The reports must be submitted to the Public Employee Retirement Commission (PERC) every other year (biennially) beginning with 1985, regardless of the size of the plan, unless the plan is sponsored by a distressed municipality receiving Supplemental State Assistance. A distressed municipality must submit reports annually. Plans with 1,000 or more members must also submit a five-year experience investigation report every four years.
Act 205 actuarial reporting forms for all plans, including defined benefit and defined contribution, must be filed with PERC no later than the 31st business day of March following the year of valuation. The law clearly places the responsibility for supervision and direction of the plan with the Chief Administrative Officer of the pension plan, who is also responsible for filing the document. In the event the report is not filed in a “timely fashion,” all financing that the Commonwealth provides to the municipality for the pension plan may be withheld until the report is filed. In some instances, the withheld Commonwealth financing may be less than it would have been otherwise. All pension plans may pay the fees associated with the preparation of the actuarial reports and consulting services from the assets of the pension plan.
Amortization of Unfunded Liabilities
An unfunded liability is the amount by which the plan's liabilities exceed the assets. Effective January 1, 1985, the unfunded liability was recalculated for all municipal pension plans. The amount of the initial unfunded liability was required to be amortized over the next 30 years or the average future service of the active participants, whichever is less. Any change in the unfunded liability after 1985 is required to be amortized as follows.
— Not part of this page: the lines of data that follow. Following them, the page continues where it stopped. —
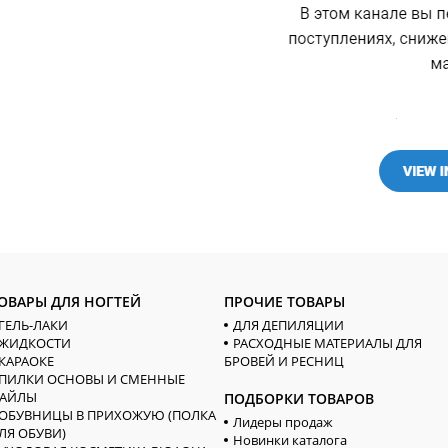
ОВАРЫ ДЛЯ НОГТЕЙ
ПРОЧИЕ ТОВАРЫ
ГЕЛЬ-ЛАКИ
ДЛЯ ДЕПИЛЯЦИИ
ЖИДКОСТИ
РАСХОДНЫЕ МАТЕРИАЛЫ ДЛЯ
КАРАОКЕ
БРОВЕЙ И РЕСНИЦ
ПИЛКИ ОСНОВЫ И СМЕННЫЕ
АЙЛЫ
ПОДБОРКИ ТОВАРОВ
ОБУВНИЦЫ В ПРИХОЖУЮ (ПОЛКА
Лидеры продаж
ЛЯ ОБУВИ)
Новинки каталога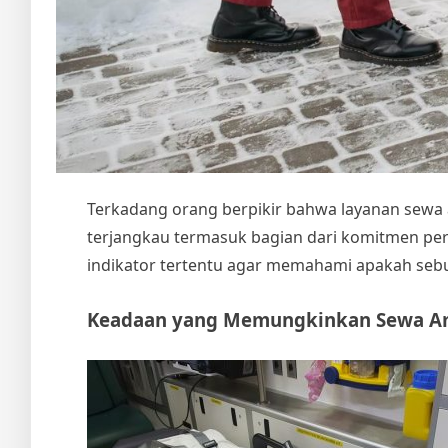
Terkadang orang berpikir bahwa layanan
sewa
terjangkau termasuk bagian dari komitmen pe
indikator tertentu agar memahami apakah sebu
Keadaan yang Memungkinkan
Sewa A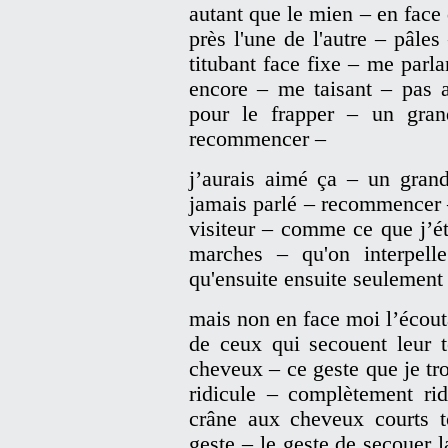
autant que le mien – en face 
près l'une de l'autre – pâles
titubant face fixe – me parl
encore – me taisant – pas a
pour le frapper – un gran
recommencer –
j’aurais aimé ça – un grand 
jamais parlé – recommencer 
visiteur – comme ce que j’é
marches – qu'on interpell
qu'ensuite ensuite seulement
mais non en face moi l’écout
de ceux qui secouent leur t
cheveux – ce geste que je tr
ridicule – complètement r
crâne aux cheveux courts 
geste – le geste de secouer l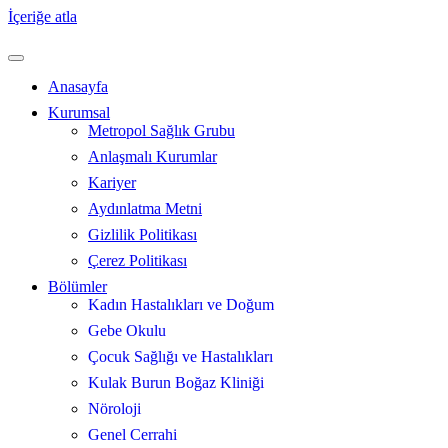
İçeriğe atla
Anasayfa
Kurumsal
Metropol Sağlık Grubu
Anlaşmalı Kurumlar
Kariyer
Aydınlatma Metni
Gizlilik Politikası
Çerez Politikası
Bölümler
Kadın Hastalıkları ve Doğum
Gebe Okulu
Çocuk Sağlığı ve Hastalıkları
Kulak Burun Boğaz Kliniği
Nöroloji
Genel Cerrahi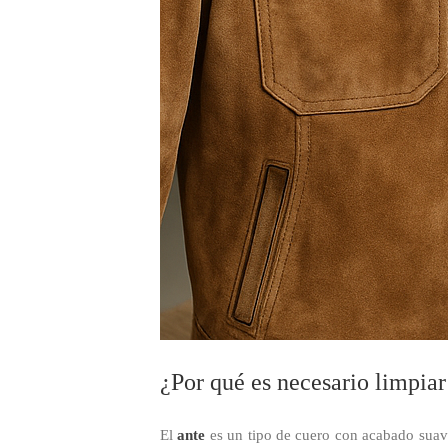
¿Por qué es necesario limpiar
El
ante
es un tipo de cuero con acabado suave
• Any change in actuarial assumptions, or modification of benefits for active members, was required to be amortized over the next 20 years or the average future service of the active participants whichever is less.
• Any modification in benefits for retired employees that results in increased unfunded liabilities was required to be amortized over ten years.
• Any increase or decrease in the unfunded liability caused by actuarial experience (actuarial loss or gain) was required to be amortized over 15 years or the average future service of the active participants whichever is less.
Municipal pension plans sponsored by distressed municipalities are permitted to apply different rules to amortize their initial unfunded liability. In addition, the municipality may use the maximum amortization periods allowed for changes in unfunded liability without regard to the average future service.
Act 61 of 1997 permits a municipality to make an irrevocable election to eliminate the existing amortization bases, periods and annual payments in favor of a straight 10-year amortization of the current unfunded actuarial accrued liability. Municipalities considering this option should consult their actuary or consultant to discuss the short and long term advantages and disadvantages of this election.
Annually, Act 205 requires the Chief Administrative Officer of the pension plan to determine the total financial requirement and the Minimum Municipal Obligation (MMO) for the next year based upon the most recent actuarial report prepared under the requirements of Act 205 and submitted to PERC. Refer to the section on “Budgeting for Annual Pension Plan Costs” (page 22) for more information.
Prior to the adoption of any benefit plan modification by the governing body of the municipality, Section 305 of Act 205 requires that the Chief Administrative Officer of the pension plan provide the governing body with an actuarial study of the financial impact of the change.